Pilgrims striving to make their way to St Peter’s Square in time for the new Pope’s first public recitation of the Angelus had to contend with closed-off roads, an absence of taxis, and queues to get through a level of security we normally associate with airports.
For the faithful, these were but minor obstacles. They arrived early, and in vast numbers, packing into St Peter’s Square, waiting in eager anticipation for the Pope’s apartment window to open.
The day may have been dull, but the mood outside the basilica was buoyant. Chants of “Papa Francesco” rippled around the square like a Mexican wave.
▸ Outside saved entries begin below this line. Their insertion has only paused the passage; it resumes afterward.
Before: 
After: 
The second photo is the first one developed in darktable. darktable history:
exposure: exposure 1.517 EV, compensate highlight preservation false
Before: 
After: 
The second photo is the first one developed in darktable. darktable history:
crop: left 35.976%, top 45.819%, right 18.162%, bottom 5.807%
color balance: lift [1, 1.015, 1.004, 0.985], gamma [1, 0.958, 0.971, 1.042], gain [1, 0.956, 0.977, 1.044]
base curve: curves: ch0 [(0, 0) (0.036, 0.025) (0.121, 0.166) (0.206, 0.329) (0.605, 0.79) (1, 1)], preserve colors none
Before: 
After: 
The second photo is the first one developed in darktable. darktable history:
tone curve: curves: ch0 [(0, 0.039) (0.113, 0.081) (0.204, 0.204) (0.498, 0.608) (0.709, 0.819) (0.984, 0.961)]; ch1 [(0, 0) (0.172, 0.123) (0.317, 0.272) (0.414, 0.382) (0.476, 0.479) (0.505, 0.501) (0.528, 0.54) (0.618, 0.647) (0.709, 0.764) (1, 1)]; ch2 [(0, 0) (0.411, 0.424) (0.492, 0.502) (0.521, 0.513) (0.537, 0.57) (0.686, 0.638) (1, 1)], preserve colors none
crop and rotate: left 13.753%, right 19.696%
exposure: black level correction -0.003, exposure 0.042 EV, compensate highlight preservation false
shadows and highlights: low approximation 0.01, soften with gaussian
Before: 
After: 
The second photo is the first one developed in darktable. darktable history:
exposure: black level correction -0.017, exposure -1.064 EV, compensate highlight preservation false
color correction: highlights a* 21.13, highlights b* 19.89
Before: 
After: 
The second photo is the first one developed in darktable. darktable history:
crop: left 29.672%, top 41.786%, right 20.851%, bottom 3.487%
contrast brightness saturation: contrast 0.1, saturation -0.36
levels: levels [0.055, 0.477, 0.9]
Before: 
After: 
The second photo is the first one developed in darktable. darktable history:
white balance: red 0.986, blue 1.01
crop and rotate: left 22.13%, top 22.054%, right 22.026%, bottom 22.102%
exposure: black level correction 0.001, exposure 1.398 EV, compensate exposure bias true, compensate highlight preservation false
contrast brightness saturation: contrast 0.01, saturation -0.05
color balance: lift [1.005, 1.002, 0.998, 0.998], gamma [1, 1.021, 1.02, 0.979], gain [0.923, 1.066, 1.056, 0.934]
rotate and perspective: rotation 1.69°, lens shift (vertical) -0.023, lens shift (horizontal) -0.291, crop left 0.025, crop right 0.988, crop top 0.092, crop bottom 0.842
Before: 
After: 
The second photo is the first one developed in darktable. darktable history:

Flags from a multitude of nations were held high, although the only Irish flag visible was wrapped around the neck of Robert Martin. The Dubliner was disappointed with the outcome of the previous day’s rugby match, but seeing the Pope had made the trip more worthwhile.
“It softened the blow of the rugby,” he said.
At 15 minutes to 12pm, the sense of excitement heightened when a window of the Pope’s apartment opened.
All eyes were on the four giant screens positioned around the colonnade. Then, at 12pm, the man they’d all come to see, appeared.
“Buongiorno,” (good day) he began, setting a relaxed tone for a speech those who could understand clearly enjoyed. He spoke only in Italian, but it didn’t seem to matter, everyone clapped and cheered. He drew laughs. He gesticulated with his hands. He showed he could work a crowd.
Breaking with tradition, he delivered off-the-cuff remarks about God’s power to forgive instead of reading from a speech. Then he said the Angelus, before ending his address with “buon pranzo” (have a good lunch).
It’s just six days since his election, but Pope Francis is already wowing the crowds with his honest and down-to-earth style.